One limitation of this study is that most, but not all, participants were recruited from a hospital-based teen health center. These adolescents were already seeking care, and thus may have had higher baseline knowledge about HPV and more motivation to learn about STIs and/or health-related behaviors than adolescents who were not recruited from a health-care setting. There was not a control or comparison group who received a different protocol with which we could compare this one. Thus, this study cannot demonstrate that this protocol is superior or inferior to other educational interventions. Furthermore, most participants were black and had Medicaid health insurance. Therefore, the results may not be generalizable to adolescents recruited from non-clinical settings or from different racial or socioeconomic backgrounds. Future research should focus on testing the effectiveness of educational protocols such as this in adolescents recruited from other settings. In addition, we were unable to assess whether changes in knowledge were sustained beyond two weeks or translated into healthy attitudes about HPV and Pap testing or safer sexual behaviors. Finally, although the focus of this educational protocol included HPV infection, transmission, clinical consequences and behavioral strategies for prevention, education about HPV vaccines must now be incorporated into educational protocols about HPV. Key information will include data regarding the safety and efficacy of HPV vaccines, recommendations for vaccination, and the importance of safe sexual behaviors and continued Pap screening after vaccination.

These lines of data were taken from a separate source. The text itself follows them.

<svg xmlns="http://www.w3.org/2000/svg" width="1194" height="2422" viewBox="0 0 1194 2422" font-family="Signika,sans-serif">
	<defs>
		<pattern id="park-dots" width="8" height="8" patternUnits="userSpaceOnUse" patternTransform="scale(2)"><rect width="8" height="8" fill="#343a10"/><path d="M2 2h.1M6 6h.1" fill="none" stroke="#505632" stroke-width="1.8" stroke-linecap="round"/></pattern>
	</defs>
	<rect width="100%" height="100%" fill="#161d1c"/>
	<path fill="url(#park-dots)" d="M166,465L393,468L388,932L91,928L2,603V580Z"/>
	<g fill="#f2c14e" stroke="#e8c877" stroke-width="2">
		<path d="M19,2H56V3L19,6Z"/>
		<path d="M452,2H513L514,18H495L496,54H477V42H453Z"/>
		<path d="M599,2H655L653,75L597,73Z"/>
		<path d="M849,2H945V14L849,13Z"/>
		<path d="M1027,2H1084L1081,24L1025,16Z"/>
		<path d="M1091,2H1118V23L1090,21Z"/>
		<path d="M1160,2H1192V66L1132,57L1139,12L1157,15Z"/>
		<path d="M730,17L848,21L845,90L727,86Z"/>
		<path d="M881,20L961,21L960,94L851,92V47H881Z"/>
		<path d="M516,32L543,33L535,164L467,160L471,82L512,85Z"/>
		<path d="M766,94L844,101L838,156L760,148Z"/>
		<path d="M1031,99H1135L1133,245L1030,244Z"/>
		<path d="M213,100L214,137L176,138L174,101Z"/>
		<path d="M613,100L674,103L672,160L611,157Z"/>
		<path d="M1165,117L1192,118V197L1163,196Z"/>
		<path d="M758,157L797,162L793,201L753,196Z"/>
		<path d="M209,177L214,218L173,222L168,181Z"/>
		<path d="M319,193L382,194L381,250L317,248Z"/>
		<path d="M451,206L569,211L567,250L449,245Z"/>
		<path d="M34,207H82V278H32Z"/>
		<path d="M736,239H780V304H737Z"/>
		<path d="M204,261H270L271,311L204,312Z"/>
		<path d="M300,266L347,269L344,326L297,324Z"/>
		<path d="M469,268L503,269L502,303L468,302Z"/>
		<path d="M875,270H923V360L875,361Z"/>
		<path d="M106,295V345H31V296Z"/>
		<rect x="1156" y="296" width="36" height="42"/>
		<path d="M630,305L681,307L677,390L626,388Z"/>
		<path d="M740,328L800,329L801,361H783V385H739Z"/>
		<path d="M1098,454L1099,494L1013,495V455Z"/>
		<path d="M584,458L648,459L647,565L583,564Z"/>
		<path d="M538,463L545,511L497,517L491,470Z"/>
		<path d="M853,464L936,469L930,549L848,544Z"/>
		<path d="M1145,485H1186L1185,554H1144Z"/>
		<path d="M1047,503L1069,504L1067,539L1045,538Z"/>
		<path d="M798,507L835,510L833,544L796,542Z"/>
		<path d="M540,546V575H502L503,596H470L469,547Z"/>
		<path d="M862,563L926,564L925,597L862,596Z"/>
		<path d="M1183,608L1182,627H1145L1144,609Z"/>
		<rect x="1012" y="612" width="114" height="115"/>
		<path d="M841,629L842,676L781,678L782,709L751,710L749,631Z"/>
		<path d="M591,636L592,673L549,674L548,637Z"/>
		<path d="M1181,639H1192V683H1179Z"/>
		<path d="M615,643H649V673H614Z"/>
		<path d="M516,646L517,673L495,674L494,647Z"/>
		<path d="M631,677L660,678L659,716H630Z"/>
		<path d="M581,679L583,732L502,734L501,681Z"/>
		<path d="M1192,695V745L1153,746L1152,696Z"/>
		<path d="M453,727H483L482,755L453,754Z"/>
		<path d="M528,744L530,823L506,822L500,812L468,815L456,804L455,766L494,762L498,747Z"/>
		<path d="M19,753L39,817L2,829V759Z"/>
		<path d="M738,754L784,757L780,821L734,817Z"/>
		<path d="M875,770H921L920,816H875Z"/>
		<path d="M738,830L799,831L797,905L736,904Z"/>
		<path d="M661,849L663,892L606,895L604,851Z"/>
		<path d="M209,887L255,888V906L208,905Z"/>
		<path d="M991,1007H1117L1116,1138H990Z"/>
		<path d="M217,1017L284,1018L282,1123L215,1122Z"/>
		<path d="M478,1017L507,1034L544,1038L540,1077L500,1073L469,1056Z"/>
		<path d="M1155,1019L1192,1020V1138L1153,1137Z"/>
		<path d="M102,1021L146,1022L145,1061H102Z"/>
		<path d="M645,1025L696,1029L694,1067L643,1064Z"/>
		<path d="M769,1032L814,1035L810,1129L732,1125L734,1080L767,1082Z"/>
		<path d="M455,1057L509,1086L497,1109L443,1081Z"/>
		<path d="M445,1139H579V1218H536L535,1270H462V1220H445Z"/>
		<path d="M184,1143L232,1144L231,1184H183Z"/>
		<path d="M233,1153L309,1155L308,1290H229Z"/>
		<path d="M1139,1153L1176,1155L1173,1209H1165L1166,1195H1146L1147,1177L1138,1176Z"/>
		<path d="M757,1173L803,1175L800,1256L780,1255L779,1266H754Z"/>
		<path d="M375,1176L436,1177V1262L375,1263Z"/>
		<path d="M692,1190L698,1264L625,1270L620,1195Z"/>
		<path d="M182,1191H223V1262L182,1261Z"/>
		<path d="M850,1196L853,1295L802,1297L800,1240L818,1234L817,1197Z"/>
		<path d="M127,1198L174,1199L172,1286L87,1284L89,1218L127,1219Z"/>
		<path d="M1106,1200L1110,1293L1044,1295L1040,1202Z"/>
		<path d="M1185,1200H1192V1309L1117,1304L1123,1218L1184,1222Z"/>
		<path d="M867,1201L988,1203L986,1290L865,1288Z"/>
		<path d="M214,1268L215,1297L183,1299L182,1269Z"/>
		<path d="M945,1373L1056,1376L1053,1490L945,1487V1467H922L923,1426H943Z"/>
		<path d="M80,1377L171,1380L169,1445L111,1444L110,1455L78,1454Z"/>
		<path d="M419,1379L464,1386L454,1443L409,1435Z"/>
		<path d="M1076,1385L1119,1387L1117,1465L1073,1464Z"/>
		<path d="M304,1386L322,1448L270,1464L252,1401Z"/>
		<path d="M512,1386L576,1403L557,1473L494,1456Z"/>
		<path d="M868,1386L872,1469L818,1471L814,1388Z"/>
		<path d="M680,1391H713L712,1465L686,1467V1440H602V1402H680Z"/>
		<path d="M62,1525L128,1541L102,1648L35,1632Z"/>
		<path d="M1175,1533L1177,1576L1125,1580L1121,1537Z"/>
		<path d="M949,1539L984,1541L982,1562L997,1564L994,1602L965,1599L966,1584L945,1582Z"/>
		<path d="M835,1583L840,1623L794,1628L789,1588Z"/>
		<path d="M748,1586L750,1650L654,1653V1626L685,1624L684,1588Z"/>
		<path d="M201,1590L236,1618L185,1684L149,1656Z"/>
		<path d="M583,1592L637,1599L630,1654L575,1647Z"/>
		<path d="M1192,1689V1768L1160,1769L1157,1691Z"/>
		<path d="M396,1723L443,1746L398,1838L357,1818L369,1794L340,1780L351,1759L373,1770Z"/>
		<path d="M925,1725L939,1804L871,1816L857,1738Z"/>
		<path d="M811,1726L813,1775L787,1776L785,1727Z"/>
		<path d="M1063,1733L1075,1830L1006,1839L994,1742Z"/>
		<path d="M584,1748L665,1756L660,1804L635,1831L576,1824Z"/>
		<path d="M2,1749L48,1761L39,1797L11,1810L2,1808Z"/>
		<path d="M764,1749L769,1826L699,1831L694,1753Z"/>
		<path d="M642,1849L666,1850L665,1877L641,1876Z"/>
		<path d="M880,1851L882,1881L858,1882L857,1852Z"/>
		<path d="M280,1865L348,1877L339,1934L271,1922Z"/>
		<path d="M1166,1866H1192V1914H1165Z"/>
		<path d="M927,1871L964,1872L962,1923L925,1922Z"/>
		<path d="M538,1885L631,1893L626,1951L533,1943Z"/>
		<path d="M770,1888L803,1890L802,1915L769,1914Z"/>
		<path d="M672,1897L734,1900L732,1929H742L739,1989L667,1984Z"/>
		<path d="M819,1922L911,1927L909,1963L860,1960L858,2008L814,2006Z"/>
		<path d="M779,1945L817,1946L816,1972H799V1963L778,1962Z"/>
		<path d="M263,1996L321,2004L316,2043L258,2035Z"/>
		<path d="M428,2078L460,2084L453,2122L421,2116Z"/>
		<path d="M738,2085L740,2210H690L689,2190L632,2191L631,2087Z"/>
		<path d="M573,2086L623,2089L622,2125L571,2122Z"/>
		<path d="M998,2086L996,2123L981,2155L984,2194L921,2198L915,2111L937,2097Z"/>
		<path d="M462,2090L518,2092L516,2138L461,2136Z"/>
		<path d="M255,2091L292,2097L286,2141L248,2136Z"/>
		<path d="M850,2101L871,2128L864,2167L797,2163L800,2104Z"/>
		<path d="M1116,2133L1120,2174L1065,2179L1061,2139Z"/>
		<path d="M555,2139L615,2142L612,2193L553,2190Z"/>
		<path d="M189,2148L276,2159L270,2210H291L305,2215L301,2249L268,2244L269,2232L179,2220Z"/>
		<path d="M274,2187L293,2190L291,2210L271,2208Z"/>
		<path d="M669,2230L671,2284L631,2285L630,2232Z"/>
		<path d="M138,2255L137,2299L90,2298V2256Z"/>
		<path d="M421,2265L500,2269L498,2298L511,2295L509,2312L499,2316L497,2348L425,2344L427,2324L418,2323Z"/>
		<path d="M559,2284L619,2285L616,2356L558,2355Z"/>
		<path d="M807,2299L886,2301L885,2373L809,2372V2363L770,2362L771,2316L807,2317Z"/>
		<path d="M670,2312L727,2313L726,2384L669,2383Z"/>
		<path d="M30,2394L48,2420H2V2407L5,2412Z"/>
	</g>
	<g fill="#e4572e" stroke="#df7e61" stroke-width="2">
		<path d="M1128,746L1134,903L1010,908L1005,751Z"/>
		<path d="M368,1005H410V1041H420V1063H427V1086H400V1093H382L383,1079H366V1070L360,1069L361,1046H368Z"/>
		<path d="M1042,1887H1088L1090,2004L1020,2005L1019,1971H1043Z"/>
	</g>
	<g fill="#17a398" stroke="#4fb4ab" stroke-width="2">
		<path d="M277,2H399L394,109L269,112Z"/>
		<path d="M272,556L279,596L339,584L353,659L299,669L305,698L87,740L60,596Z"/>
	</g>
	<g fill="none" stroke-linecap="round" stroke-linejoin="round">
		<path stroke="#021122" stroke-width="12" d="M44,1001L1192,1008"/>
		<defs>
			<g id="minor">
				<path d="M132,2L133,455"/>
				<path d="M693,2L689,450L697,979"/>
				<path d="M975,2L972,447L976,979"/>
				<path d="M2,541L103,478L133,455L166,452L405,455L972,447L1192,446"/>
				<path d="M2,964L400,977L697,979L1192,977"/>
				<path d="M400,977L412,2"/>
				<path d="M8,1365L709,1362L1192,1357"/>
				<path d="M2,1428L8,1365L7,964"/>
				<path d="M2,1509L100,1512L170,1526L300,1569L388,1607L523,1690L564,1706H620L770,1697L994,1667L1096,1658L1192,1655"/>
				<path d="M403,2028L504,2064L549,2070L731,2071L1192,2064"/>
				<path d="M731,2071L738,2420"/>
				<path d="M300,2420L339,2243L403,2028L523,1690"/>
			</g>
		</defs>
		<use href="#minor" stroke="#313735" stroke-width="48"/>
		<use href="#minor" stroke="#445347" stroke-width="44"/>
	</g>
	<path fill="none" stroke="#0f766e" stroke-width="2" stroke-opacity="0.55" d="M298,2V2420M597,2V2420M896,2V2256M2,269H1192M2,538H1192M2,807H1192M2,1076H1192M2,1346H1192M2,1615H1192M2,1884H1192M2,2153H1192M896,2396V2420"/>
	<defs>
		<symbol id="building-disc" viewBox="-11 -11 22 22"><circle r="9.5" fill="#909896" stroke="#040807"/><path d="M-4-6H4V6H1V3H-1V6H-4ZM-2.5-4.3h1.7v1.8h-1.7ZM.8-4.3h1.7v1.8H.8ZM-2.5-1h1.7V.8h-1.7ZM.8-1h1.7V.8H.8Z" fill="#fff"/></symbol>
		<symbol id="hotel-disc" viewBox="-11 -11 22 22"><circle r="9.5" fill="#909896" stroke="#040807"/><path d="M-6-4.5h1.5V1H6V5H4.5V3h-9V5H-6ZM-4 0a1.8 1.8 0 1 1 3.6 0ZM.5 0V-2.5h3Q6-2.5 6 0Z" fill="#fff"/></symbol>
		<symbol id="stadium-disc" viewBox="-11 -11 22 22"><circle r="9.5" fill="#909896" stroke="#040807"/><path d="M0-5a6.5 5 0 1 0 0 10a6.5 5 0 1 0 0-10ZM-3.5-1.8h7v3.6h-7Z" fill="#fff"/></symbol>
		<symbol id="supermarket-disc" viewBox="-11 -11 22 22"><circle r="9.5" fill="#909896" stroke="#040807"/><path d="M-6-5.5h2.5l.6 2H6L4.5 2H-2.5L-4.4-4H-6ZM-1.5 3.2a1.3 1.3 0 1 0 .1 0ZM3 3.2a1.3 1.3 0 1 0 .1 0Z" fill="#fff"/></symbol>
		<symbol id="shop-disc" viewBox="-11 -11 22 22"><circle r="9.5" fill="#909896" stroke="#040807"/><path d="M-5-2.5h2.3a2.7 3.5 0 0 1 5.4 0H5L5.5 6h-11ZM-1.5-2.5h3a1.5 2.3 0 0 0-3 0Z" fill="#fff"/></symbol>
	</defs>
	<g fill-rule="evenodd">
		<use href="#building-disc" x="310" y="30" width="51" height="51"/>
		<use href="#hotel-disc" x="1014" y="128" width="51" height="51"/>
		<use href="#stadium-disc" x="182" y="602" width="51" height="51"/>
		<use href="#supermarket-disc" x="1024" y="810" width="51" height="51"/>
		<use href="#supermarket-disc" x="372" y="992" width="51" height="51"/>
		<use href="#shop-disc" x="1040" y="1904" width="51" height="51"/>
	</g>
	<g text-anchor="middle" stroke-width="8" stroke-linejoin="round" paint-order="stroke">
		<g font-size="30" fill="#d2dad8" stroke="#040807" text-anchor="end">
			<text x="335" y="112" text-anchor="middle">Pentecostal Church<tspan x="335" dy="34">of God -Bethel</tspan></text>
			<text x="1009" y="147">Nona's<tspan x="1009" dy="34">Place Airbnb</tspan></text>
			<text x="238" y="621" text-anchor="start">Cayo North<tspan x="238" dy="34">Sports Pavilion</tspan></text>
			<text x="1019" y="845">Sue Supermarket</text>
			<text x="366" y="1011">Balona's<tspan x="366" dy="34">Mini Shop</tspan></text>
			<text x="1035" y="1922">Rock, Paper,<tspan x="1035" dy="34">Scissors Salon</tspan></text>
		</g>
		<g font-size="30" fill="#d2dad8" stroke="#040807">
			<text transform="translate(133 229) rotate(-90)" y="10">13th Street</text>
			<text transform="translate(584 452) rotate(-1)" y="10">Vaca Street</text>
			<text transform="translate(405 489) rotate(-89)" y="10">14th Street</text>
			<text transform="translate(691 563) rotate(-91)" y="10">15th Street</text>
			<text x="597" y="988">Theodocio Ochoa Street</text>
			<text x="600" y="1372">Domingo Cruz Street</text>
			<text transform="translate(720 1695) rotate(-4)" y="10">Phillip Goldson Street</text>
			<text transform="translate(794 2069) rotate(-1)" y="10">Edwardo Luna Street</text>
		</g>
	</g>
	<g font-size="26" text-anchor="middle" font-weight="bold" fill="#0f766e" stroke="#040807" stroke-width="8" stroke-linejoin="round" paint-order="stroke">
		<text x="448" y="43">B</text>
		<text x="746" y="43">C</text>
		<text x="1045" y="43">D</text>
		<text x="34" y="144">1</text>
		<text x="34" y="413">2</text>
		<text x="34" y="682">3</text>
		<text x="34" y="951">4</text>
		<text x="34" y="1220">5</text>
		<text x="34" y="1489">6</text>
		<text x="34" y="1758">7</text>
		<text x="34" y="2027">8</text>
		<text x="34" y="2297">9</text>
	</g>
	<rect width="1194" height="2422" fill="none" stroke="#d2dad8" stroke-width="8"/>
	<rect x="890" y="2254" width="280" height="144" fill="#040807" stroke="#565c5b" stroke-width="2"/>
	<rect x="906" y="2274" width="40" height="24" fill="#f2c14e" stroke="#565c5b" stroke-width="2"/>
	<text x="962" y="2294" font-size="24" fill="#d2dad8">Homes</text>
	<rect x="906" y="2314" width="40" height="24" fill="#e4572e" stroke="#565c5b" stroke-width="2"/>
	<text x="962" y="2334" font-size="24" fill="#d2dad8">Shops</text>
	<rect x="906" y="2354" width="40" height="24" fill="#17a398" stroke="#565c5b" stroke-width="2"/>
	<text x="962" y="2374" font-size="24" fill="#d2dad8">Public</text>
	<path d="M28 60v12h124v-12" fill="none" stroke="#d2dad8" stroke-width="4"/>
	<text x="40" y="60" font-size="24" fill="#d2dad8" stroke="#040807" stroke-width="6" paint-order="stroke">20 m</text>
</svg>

Despite these limitations, this protocol may be useful in increasing adolescent knowledge and understanding of HPV infection in both clinical and research settings. The process by which we developed and tested the protocol could be used as a model for the development of other educational interventions for adolescents. Education about HPV, using protocols such as this, is a critical first-line approach to the prevention of HPV infection and HPV-related disease.